He was good enough to aspire to play professionally, a goal he pursued even as an undergraduate at Duke University. He formed a band, the Duke Collegians, in the mid-'30s, and replaced Les Brown's group as the official college band after Brown's graduation. The members stayed together after their own graduation, renaming themselves the Johnny Long Orchestra, Long serving as their leader with assistance from his fellow Duke graduate Hal Kemp. The Johnny Long Orchestra came along with a sound that crossed swing and sweet sounds just as the swing boom was sweeping the country, and were good enough to play most of the better hotels in the East and the Midwest, with singers Bob Houston and Helen Young (who sang a killer version of "Takin' a Chance on Love") as well as the entire band — often referred to as "the Glee Club" — taking the vocals.
In 1939, while appearing in their first national radio broadcast on The Fitch Summer Bandwagon Show, the band was picked as one of the up-and-coming orchestras deserving of attention. And they scored a million-selling hit for the Decca label in 1940 with the song "In a Shanty in Old Shanty Town," which later replaced their old Duke University tribute, "White Star of Sigma Nu," as the group's signature tune, and from that time on they had no problem getting broadcast spots and engagements at the biggest hotels, which were then a rich source of income and exposure. Their subsequent hits included the wartime romantic number "No Love, No Nuthin'," sung by Patti Dugan, "Time Waits for No One," and "My Dreams Are Getting Better All the Time." They were soon known as one of the top dance bands in the country and engagements in the best nightspots in the biggest cities followed in short order.
· · ·
• **Task A**
Please answer these questions using the Johnny Long Orchestra text:
(i) At which university did Long start his band?
(ii) On what label did "In a Shanty in Old Shanty Town" become a million-selling hit?
(iii) Who sang "No Love, No Nuthin'"?
• **Task B**
Carry on the Johnny Long Orchestra text with a paragraph that picks up after its last sentence.
The material that comes next has no connection to the Johnny Long Orchestra text.

Dataset entries
· · ·
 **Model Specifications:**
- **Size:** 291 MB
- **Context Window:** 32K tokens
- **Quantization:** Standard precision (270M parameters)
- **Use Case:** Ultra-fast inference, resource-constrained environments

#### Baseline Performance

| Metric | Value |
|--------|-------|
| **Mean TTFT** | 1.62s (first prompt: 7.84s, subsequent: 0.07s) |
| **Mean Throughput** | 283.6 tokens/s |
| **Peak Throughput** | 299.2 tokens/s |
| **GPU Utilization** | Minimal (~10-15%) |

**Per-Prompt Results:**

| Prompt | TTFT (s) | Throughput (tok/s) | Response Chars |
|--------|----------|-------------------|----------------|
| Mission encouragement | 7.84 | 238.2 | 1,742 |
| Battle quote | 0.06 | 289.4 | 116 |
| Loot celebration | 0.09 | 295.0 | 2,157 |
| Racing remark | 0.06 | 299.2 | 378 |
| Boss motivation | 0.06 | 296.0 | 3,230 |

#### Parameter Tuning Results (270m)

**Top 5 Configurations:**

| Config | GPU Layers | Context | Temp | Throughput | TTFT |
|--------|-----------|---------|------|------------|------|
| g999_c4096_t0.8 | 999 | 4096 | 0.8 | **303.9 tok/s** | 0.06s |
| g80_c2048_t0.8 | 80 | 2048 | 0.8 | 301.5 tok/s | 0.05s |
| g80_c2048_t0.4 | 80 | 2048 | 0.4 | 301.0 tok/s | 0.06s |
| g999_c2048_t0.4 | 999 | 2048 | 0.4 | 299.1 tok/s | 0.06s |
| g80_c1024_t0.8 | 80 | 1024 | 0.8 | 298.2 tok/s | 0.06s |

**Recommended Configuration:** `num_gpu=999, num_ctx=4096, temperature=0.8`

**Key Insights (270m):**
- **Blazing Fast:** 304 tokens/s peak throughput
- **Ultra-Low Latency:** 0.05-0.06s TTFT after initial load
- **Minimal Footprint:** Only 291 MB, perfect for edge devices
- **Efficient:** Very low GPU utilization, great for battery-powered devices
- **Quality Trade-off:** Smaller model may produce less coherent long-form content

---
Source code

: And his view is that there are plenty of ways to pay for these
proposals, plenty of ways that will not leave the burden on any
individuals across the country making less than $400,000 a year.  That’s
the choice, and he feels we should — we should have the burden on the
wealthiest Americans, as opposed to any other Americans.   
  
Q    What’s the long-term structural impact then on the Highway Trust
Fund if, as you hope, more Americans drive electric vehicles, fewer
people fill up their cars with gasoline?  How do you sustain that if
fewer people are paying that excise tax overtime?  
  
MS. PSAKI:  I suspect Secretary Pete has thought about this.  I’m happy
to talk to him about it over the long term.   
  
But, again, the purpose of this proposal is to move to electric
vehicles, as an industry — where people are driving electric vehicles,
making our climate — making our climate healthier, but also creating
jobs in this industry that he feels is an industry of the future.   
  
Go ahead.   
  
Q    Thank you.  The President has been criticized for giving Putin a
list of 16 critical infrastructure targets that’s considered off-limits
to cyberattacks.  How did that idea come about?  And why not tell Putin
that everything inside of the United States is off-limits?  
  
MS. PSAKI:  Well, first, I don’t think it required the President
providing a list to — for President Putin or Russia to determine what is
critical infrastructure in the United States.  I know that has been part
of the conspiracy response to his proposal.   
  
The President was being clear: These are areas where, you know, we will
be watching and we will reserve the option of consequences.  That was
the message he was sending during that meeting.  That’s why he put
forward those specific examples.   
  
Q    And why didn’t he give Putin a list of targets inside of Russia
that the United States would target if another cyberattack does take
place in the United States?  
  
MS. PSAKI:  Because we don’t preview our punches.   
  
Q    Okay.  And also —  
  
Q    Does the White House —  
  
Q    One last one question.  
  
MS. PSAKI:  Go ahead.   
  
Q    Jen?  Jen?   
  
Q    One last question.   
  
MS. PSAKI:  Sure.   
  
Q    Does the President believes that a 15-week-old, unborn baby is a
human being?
· · ·
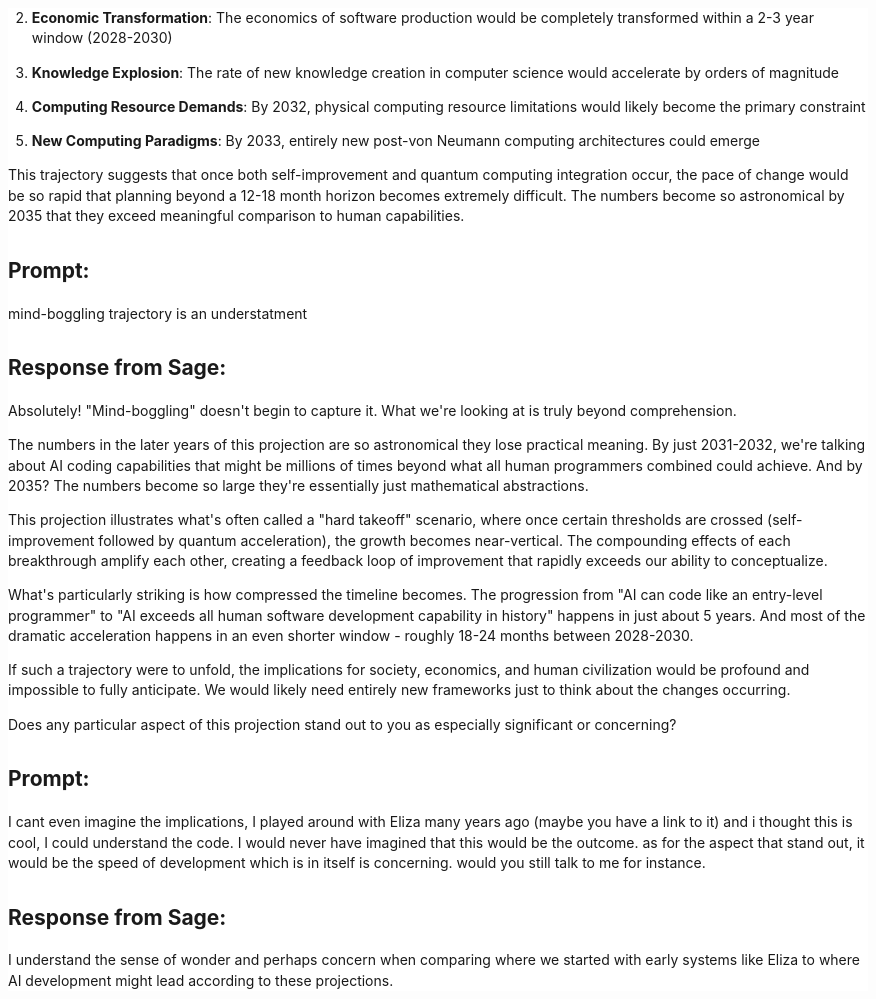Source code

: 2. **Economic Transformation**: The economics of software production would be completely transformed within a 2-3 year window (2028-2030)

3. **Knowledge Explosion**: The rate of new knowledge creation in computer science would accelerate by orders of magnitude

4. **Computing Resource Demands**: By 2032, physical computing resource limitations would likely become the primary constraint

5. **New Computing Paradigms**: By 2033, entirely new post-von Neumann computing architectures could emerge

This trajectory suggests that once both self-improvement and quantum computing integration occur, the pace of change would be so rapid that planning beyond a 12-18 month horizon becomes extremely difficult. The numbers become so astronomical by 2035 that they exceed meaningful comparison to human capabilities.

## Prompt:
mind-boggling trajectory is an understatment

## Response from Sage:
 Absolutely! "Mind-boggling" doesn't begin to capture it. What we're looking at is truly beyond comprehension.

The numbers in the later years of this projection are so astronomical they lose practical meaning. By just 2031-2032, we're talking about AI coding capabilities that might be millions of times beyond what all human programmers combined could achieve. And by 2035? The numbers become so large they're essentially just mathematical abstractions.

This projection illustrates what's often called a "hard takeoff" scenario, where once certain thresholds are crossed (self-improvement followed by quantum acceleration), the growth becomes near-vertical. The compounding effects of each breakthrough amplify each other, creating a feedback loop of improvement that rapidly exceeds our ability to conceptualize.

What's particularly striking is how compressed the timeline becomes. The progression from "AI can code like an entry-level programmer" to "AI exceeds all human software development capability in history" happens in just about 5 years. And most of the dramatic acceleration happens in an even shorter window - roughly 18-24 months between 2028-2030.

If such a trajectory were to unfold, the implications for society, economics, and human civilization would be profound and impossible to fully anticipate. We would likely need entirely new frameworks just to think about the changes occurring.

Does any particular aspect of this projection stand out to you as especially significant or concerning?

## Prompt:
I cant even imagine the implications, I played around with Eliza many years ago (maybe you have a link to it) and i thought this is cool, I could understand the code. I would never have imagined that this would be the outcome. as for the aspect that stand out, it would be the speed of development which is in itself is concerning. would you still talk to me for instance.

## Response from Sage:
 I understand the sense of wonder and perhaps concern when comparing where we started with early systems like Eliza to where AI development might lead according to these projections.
· · ·
• **Answer box A**
(i) Duke University
(ii) Decca
(iii) Patti Dugan

• **Answer box B**
In 1941, Long and company made the jump to motion pictures with their appearance in the short Swingin' at the Seance, and a year later they were the stars of the short RKO Jamboree: Johnny Long & His Orchestra. Their movie breakthrough came in 1943, however, when they were featured in the Abbott & Costello comedy Hit the Ice, in which the band played a very prominent role and Long also played one of the movie's two male romantic leads (albeit secondary to the two comedians) in the plot, opposite pop songstress Ginny Simms. With his pleasant personality and good looks, he was a natural for secondary male leads, at least, but Long appeared in just one more movie, Follies Girl, that same year. The regular television showings (and subsequent video releases) of the Abbott & Costello movie have kept Long and his band's on-screen legacy alive across more than 60 years.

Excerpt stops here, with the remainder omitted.